Kemudian, disambung lagi: Samisara Purnama, Tula, Suma Ni Holom, Anggara Ni Holom, Muda Ni Holom, Boraspati Ni Holom, Sikkora Mora Turun, Samisara Mora Turun, Artia Ni Anggara, Suma Ni Mate, Anggara Ni Begu, Muda Ni Mate, Boraspati Na Gok, Sikkora Hundul, Samisara Bulan Mate, Hurung dan Ringkar. Nah, dari sana kita ketahui bahwa hari pertama orang Batak adalah artia dan kedua adalah Suma.
Karena itu, muncullah pantun Batak (umpasa) berbunyi demikian: artia Bona ni Ari, sipaha Sada mula ni bulan; sai dapot ma nasinari, jala jumpa ma na niluluan.
Konon, dari kalender inilah kita mengetahui hari buruk dan hari baik. Dari sanalah muncul istilah maniti ari. Arti maniti ari adalah melihat apakah hari itu baik atau tidak dalam melangsungkan pesta atau melakukan kegiatan lainnya. Konon, jika kena pada gambar kalajengking, harinya buruk.
Kini, kalender Batak itu tak dikenal lagi. Perayaan tahun Baru Batak pun tak ada lagi. Dulu juga memang, saya tak pernah merayakan tahun baru Batak. Sebab, tahun baru Batak tidak berada pada tanggal yang tetap. Tahun baru Batak tidak seperti hari natal yang selalu jatuh pada 25 Desember atau tahun baru Masehi pada setiap tanggal 1 Januari. Namun, yang pasti, tahun Baru Batak pasti berada pada kisaran Minggu akhir bulan Februari hingga Minggu awal bulan Maret.

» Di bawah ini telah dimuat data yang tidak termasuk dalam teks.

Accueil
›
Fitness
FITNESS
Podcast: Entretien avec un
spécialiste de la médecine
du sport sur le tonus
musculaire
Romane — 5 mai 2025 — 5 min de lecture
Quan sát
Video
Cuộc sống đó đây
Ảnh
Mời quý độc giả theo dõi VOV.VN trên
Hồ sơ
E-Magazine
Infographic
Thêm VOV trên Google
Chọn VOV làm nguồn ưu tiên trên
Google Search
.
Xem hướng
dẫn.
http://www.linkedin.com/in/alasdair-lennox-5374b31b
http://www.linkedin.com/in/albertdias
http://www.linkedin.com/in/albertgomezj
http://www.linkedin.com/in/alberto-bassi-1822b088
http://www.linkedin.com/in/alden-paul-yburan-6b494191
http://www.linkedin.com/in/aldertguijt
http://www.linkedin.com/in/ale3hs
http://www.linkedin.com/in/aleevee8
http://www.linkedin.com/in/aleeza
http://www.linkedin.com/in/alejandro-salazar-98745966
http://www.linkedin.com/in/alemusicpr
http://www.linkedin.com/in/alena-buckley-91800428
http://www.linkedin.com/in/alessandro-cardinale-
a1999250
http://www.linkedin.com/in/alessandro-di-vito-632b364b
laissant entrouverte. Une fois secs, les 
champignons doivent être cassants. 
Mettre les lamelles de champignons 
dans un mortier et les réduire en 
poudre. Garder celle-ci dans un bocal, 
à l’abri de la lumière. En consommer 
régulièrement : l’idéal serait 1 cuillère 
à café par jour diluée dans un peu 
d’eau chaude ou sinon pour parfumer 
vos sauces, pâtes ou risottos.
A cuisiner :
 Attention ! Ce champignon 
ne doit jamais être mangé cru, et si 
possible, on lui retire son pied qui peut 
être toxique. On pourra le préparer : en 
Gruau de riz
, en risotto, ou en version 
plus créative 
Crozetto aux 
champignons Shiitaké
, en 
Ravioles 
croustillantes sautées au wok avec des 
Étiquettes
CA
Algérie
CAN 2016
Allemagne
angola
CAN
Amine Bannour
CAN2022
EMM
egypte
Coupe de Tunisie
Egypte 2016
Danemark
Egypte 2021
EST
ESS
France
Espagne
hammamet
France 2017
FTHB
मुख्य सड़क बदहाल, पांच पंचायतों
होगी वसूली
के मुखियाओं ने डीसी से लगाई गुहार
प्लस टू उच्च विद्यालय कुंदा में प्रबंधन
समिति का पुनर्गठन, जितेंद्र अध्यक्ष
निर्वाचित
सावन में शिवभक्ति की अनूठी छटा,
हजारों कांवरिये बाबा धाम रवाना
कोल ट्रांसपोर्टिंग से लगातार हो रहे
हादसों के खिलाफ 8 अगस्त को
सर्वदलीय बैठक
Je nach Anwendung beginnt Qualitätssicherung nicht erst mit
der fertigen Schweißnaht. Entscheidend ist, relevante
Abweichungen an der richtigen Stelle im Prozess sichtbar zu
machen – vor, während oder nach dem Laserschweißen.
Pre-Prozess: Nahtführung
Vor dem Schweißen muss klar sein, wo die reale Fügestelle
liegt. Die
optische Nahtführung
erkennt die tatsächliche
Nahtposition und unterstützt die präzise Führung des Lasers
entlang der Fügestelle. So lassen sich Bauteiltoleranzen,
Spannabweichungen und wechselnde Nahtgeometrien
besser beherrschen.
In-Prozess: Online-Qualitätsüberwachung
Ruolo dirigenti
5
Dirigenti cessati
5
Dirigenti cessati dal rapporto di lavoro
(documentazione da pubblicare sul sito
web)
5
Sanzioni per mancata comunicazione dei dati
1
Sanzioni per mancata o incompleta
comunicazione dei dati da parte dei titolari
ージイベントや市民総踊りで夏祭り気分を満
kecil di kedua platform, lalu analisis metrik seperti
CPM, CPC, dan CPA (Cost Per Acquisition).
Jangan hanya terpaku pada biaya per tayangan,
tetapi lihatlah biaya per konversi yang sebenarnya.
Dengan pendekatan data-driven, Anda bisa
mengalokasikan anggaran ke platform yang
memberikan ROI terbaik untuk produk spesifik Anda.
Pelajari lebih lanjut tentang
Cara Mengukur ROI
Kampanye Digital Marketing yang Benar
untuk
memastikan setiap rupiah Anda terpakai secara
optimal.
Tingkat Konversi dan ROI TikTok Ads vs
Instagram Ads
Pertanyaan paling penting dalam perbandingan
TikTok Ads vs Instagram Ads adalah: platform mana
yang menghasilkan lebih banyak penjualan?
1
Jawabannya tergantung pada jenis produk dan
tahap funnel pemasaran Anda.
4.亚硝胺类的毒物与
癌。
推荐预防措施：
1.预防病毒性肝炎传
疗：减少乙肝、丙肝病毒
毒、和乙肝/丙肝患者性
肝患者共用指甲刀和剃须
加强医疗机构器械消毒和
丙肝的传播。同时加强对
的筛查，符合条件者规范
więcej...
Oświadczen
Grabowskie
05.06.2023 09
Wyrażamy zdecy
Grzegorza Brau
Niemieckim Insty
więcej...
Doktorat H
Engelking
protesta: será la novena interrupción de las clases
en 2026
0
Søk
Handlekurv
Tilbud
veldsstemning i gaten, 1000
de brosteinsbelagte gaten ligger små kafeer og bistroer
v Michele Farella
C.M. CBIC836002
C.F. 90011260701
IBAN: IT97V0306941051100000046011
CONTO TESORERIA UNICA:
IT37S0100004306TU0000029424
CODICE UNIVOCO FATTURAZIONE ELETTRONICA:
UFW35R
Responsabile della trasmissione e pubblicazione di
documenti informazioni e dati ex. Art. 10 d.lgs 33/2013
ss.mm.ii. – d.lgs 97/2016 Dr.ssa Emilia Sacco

Artinya, tahun Baru Batak umumnya jatuh pada mendekati Maret. Sesuatu yang mungkin aneh karena itu sudah bulan yang ketiga. Tetapi, jika dipikir-pikir, bahkan bulan pertama tahun Masehi ternyata bukan Januari. Januari adalah bulan ke-11 dan Februari adalah bulan ke-12. Itu kalau dilihat dalam perhitungan angka. Sebab, Desember (disesuaikan dengan desimal) berarti adalah 10. Desember berarti bulan ke-10.
Oktober dekat dengan okta, yaitu delapan. Septima berarti ketujuh. Begitulah hitungannya secara nomenklatur sehingga jika dihitung dari 12 bulan dalam setahun, maka boleh saja tahun baru Masehi adalah Maret dan bukan Januari. Mirip seperti konsep kalender Batak. Tetapi, ternyata tidak selalu begitu. Selalu ada alasan untuk penamaan bulan, termasuk penamaan bulan pada kalender Masehi.
Januari misalnya diambil dari nama seorang dewa dalam mitologi Romawi. yaitu Dewa Janus. Dalam mitologi bangsa Romawi, Dewa Janus adalah Dewa Permulaan dan Akhir. Nama Janus sendiri asalnya dari Ianus yang dalam bahasa Latin artinya adalah pintu. Dewa Janus adalah adalah raja Latium, wilayah yang ada di tengah negara Italia.
Jika biasanya Dewa-dewa Romawi memiliki nama lain dalam mitologi Yunani, Dewa Janus ini asalnya memang dari mitologi Romawi. Dewa Janus sering digambarkan memiliki dua kepala yang melambangkan kemampuannya melihat ke masa depan, masa lalu, ke dalam, dan ke luar. Nah, bagi bangsa Romawi, bulan Januari adalah bulan yang penting karena dinamai dari Dewa Janus.
Lalu, mengapa kiranya tahun Baru Batak tidak diambil dari Januari, malah cenderung ke akhir Februari atau awal Maret? Semoga ada yang menjapri saya ke nomor ini: 082164358081 sebagai bahan refleksi, perluasan, sanggahan, untuk tulisan edisi esai selanjutnya. Yang pasti, jika diibaratkan sebagai tahun Baru dan Natal, tahun Baru Batak pasti tak punya tanggal yang tetap. Itu seperti tahun baru Hijriah yang selalu berbeda tanggalnya dari tahun ke tahun.